Each build is held to a non-optional Design baseline: one focal point per section, a coherent spacing scale, rem-based type, a real display tier above H1, and dramatic type on the hero and closing CTA. This is what keeps pages looking designed, not generic. If you would rather assemble raw native widgets, say so explicitly (for example just use Elementor's page builder) and your AI opts out of library reuse for that build.
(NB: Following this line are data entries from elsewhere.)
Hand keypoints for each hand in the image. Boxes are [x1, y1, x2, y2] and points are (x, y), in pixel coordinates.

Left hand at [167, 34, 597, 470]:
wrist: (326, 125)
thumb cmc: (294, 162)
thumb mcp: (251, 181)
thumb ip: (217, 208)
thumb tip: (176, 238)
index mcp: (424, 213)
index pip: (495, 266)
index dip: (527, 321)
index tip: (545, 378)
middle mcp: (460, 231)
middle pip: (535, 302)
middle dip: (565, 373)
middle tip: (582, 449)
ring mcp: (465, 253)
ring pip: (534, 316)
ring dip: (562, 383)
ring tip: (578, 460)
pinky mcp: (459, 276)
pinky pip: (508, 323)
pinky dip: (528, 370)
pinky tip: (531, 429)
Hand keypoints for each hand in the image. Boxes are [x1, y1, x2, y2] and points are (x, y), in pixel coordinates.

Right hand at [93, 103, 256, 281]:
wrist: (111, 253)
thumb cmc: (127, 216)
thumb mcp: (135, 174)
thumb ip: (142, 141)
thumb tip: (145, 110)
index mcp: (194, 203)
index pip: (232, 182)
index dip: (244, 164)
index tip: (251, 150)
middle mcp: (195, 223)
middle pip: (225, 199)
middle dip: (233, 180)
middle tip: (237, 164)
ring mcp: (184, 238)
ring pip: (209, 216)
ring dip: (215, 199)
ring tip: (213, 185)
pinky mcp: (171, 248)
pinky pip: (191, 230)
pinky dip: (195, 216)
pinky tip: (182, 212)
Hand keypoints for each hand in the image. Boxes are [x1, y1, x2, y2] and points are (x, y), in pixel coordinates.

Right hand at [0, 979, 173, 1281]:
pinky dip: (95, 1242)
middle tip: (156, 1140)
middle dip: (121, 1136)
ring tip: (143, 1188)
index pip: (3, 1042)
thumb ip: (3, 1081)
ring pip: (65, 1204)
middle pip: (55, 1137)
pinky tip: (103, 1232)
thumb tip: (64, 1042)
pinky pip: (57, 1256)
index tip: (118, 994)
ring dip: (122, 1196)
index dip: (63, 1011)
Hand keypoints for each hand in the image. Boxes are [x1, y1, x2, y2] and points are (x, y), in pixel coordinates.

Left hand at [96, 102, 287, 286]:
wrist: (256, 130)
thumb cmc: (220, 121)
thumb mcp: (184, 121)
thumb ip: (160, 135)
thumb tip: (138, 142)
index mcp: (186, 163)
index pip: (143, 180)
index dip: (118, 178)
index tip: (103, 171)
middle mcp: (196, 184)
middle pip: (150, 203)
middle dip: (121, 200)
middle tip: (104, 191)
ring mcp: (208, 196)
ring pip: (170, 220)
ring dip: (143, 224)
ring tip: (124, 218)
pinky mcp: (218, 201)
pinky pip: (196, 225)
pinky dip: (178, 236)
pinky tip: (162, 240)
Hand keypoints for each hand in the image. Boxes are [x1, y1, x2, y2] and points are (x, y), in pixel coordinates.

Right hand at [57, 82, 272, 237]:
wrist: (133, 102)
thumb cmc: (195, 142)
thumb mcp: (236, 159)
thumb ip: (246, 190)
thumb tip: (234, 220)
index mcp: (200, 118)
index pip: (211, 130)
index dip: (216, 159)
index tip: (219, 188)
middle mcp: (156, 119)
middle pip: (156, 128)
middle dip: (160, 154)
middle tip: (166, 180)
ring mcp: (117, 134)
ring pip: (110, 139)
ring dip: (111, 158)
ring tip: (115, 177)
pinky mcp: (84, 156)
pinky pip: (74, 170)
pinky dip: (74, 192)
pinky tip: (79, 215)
Step 4: review the verification report

Tool-call success is never treated as a working page. After the last section, your AI runs a final render check and reports back. A typical report includes:

  • Each section with a pass, warn, or fail line.
  • Which sections were reused from your library versus created new.
  • Any manual steps left for you.
  • An edit URL to open the draft in the builder and a preview URL to see the live render.
Coming soon
The finished landing page: hero, 3-up features row, testimonials strip, pricing section, and a closing CTA band, all bound to the design system.

Step 5: refine or publish

Open the preview, then iterate in plain English. Token edits re-theme everything bound to them, so small changes ripple cleanly. Some prompts you can paste:

Refine and publishtext
Make the hero headline bigger and use the accent color. Swap the testimonials strip for a single large quote. Publish this page.

Your AI applies each change, re-verifies the render, and reports back. The page stays a draft until you explicitly tell it to publish.

Optional: add a touch of motion

Once the page reads well, a little motion can sharpen the hero. Ask for something specific and restrained:

Example prompttext
Add a subtle staggered fade-in to the hero on load.

Your AI cannot enable GSAP for you

Motion runs on GSAP, the animation engine bundled with BuildPress. It ships off and is a user-only toggle, so when a build needs motion and GSAP is off, your AI asks you to turn it on at WordPress Admin -> BuildPress -> Integrations and then waits. It never injects animation from a CDN or an inline script. Every animation also respects reduced-motion preferences.

For what GSAP can do and how to enable it, see GSAP.